Déjà, une rencontre marquante lui avait laissé entrevoir les possibilités offertes par la littérature jeunesse. Avant la chute du Mur à Berlin-Est, il déjeune un jour par hasard avec un pilote d'avion, auteur de contes pour enfants, à qui il demande ce qui l'a amené à écrire pour ce public-là. Sa réponse : "Parce que ces livres, la Censure ne les lit pas." Jean-Claude Grumberg, fort de son expérience, de confirmer aujourd'hui : écrire pour la jeunesse offre une liberté sans comparaison possible avec son équivalent pour adultes. L'auteur se félicite par exemple de la latitude prodiguée par l'absence de vedettes dans la plupart des spectacles de ce type. Ou encore des faibles retours critiques. En 2007, Jean-Claude Grumberg écrit Mon Etoile, l'histoire d'un échange scolaire qui voit une famille accueillir chez elle un enfant extra-terrestre à tête de poireau. "La liberté du théâtre jeunesse, c'est que si tu veux écrire une pièce intergalactique, tu peux", s'amuse-t-il.
Sous-texte politique
Mais leur parler de choses sérieuses est aussi évidemment possible. Dans ses textes jeunesse, Jean-Claude Grumberg ne s'interdit aucunement d'aborder des thématiques adultes, à commencer par le totalitarisme. Il a écrit Marie des Grenouilles, la "seule pièce anti-fasciste" qu'il revendique, entre les deux tours de l'élection présidentielle de 2002 qui opposa Jacques Chirac et Jean-Marie Le Pen. Le sous-texte politique est également bien présent dans Iq et Ox, qui met en scène deux peuples que leurs croyances opposent. Ou bien dans Pinok et Barbie, une pièce que lui inspira sa propre fille lorsqu'un jour elle convoqua ses jouets à la veille d'une collecte pour leur annoncer qu'elle allait en désigner plusieurs à destination du "pays où les enfants n'ont pas de jouets". L'auteur en tira une fable hommage au Pinocchio de Collodi sur le trajet chaotique vers un village africain d'un pantin et d'une poupée destinés à être donnés à des enfants dans le besoin. Et puis il y a Le Petit Chaperon Uf, au départ un texte sur la Shoah commandé pour la radio, qui voit la jeune héroïne du conte tomber nez-à-nez avec un loup en uniforme inspiré des SS, qui veut l'obliger à revêtir un chaperon jaune.
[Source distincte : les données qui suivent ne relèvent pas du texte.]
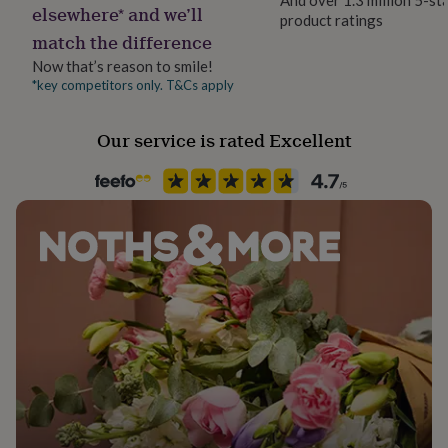
elsewhere* and we’ll
her
product ratings
under
match the difference
£75
Gifts
Now that’s reason to smile!
for
*key competitors only. T&Cs apply
him
under
£75
Gifts
Our service is rated Excellent
for
her
£100
&
over
Gifts
for
him
£100
&
over
Cards
Thank
you
teacher
Anniversary
Birthday
Christening
Christmas
Congratulation
congratulations
Get
well
soon
Good
luck
Graduation
Leaving
New
baby
New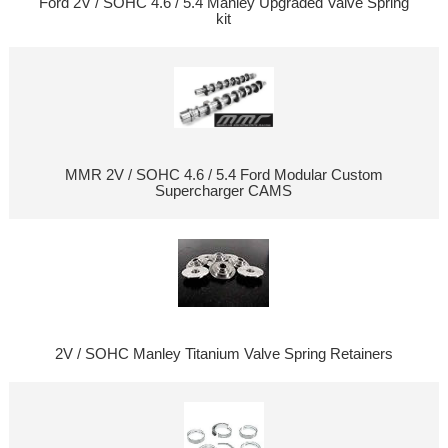
Ford 2V / SOHC 4.6 / 5.4 Manley Upgraded Valve Spring
kit
MMR 2V / SOHC 4.6 / 5.4 Ford Modular Custom
Supercharger CAMS
2V / SOHC Manley Titanium Valve Spring Retainers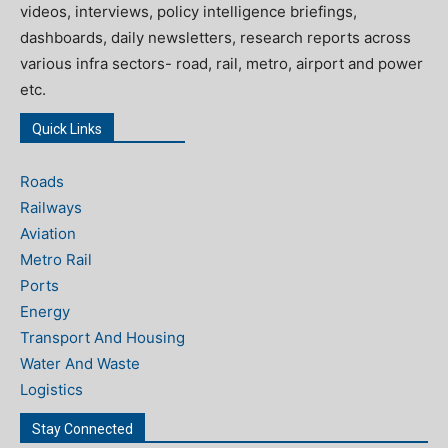
videos, interviews, policy intelligence briefings,
dashboards, daily newsletters, research reports across
various infra sectors- road, rail, metro, airport and power
etc.
Quick Links
Roads
Railways
Aviation
Metro Rail
Ports
Energy
Transport And Housing
Water And Waste
Logistics
Stay Connected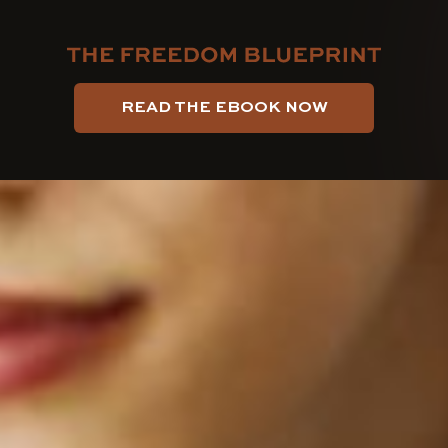
AUTHOR
PUBLISHED
PUBLISHED
ON:
IN:
READ THE EBOOK NOW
Pour Jean-Claude Grumberg, il est évident que le théâtre jeune public produit d'authentiques chefs d'oeuvre, d'une innocence et d'une fraîcheur qu'il juge inégalables. Reste la question d'en vivre lorsque l'on est auteur. Lui-même est édité, chez Actes Sud, mais détaille-t-il, "Le Petit Violon a mis 20 ans à être considéré comme un succès de librairie". Son dernier texte jeunesse, Moman, date de 2015. Et Jean-Claude Grumberg n'envisage pas vraiment de lui donner un successeur. "Pour ce qui est des pièces, je pense que ça s'est tari", concède-t-il. Dernièrement en 2019, il a écrit un roman ou plus précisément un conte, La plus précieuse des marchandises, paru au Seuil, dont il se félicite du succès : "il semble avoir une vie hors-sol ; ça pousse tout seul, ça s'édite dans le monde entier..." Malgré tout, l'envie de reprendre la plume commence à se faire rare. "A partir de 80 ans, on ne fait plus tellement de projets, analyse-t-il. On vit dans le regret de ne pas avoir écrit davantage." S'il en est bien un pourtant qui devrait n'éprouver aucun regret au regard de sa production personnelle, c'est bien lui : dramaturge, romancier, auteur jeunesse, il est aussi scénariste (notamment de Costa-Gavras). Prolifique à tel point que deux numéros de Mots en scène n'auront pas suffi à embrasser la totalité de son oeuvre.